苏梦枕就懂了,他并没有追问什么,反是任由人离开画舫,骑着白马远去。
楼主,这
无妨。
如此深夜,河上的画舫已没有几艘,苏梦枕的画舫并不大,相反有些精致小巧,它驶过一个桥洞,无名的桥上站了一个人。
月光清凉凉的照下来,只见此人一身墨色皂罗衫,隐隐有波光闪耀,画舫转瞬穿过,苏梦枕难得转头望去,只见那人如玉面庞,好不俊俏。
好一位浊世佳公子。
难得地,他让船夫停下,喊道:这位公子,可是月夜寂寥,不妨下来喝杯水酒
那人似在等他说这话一眼,闻言一点足尖,便轻身飘了下来。
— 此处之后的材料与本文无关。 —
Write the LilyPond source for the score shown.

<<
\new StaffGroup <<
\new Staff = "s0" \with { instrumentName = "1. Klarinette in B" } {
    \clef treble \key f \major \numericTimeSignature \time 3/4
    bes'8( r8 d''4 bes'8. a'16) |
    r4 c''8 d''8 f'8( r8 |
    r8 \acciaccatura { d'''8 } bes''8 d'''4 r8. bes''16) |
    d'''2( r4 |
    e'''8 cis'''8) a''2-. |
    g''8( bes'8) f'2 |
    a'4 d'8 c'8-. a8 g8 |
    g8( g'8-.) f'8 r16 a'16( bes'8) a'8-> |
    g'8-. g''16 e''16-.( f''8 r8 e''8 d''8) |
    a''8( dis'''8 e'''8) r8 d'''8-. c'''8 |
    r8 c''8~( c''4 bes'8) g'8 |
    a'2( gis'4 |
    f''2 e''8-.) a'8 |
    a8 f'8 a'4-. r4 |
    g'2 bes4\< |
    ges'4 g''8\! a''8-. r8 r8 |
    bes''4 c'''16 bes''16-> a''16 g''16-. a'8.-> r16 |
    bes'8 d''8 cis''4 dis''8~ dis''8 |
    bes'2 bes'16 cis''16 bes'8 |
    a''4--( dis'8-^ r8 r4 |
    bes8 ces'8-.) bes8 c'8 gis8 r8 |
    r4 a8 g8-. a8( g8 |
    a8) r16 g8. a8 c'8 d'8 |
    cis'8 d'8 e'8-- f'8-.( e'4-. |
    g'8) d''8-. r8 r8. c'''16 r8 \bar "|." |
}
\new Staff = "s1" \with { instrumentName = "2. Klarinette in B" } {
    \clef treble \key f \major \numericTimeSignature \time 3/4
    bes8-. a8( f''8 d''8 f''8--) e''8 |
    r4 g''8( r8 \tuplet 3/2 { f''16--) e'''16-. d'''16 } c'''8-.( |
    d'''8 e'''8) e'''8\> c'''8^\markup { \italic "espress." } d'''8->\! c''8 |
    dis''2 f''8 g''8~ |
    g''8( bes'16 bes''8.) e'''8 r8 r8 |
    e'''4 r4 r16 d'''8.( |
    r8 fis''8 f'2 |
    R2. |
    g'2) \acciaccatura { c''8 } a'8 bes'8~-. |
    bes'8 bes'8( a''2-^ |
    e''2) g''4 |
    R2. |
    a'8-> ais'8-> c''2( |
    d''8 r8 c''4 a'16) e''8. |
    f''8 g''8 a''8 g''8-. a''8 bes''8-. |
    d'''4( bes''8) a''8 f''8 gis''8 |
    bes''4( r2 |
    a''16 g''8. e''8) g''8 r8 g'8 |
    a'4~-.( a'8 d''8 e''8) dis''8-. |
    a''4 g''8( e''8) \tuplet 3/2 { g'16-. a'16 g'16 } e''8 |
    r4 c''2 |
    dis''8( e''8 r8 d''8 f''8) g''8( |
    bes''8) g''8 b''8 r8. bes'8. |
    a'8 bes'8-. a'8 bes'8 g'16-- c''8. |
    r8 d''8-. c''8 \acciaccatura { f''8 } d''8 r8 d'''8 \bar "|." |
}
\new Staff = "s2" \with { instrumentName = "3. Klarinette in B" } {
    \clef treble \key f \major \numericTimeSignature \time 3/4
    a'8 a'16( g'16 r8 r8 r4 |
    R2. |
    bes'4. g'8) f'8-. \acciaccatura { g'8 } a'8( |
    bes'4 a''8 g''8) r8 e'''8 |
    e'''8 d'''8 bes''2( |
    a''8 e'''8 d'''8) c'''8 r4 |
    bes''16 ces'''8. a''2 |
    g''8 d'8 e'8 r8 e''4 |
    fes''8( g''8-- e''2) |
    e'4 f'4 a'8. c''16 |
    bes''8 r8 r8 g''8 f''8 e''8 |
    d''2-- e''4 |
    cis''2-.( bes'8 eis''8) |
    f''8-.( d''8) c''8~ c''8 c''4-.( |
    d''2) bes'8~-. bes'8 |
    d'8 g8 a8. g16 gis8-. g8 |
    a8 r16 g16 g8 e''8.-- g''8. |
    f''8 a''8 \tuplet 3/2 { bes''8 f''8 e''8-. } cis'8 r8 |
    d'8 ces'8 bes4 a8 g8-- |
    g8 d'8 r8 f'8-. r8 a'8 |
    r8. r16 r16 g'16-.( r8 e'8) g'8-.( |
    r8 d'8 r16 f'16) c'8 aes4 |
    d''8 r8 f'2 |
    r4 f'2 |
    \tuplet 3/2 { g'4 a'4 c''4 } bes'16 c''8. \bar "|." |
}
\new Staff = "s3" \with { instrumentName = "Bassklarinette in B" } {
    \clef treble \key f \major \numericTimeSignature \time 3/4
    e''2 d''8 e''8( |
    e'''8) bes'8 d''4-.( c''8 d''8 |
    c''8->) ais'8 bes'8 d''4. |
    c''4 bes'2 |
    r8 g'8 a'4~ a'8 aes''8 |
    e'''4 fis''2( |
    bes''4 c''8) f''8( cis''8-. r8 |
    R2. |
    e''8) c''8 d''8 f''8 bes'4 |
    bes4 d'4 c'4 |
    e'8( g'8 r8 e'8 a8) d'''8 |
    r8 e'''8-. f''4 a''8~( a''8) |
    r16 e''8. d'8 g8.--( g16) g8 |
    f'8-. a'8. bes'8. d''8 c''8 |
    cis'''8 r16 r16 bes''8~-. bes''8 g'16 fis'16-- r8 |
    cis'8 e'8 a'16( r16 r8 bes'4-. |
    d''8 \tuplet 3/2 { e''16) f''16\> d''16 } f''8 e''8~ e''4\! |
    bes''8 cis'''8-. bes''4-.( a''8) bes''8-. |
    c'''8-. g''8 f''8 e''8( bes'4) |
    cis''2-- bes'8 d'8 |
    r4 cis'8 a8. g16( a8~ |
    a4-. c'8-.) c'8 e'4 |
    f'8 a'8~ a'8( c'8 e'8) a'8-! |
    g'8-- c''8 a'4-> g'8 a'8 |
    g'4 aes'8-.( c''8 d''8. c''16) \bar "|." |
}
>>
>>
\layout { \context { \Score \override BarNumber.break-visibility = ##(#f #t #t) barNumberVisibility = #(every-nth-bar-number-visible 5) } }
其形如柳叶鸿飞,穿花带雪不沾衣:好轻功!
苏楼主过誉了。
当口就喊破身份,苏梦枕当即心间微动,脸上却是不露声色:阁下认得在下
不认得。
但我的朋友告诉我,只要找京城里病得最重的高手,就绝不会找错。
在下谭昭,有一笔生意要与苏楼主谈。
说话的功夫,两人已坐到了酒桌上,苏梦枕的身体果然不好,不过是吹了些冷风,就咳咳嗽嗽个不停,声嘶力竭地仿佛要将肺管子咳出来那种架势,可人内力稳健异常,喝了口热茶,脸上的苍白便褪了三分:那如果我不谈呢
谭昭觉得自己是甲方,很是厉害:那我也可以去六分半堂找狄大堂主谈谈。
苏梦枕听了都想打人。
当然了,深夜出宫的某人,其实就是耐不住性子出来耍的,他身体其实没好全,能出来浪全靠三只小可爱,说什么要与人谈生意,其实他真没想这么多。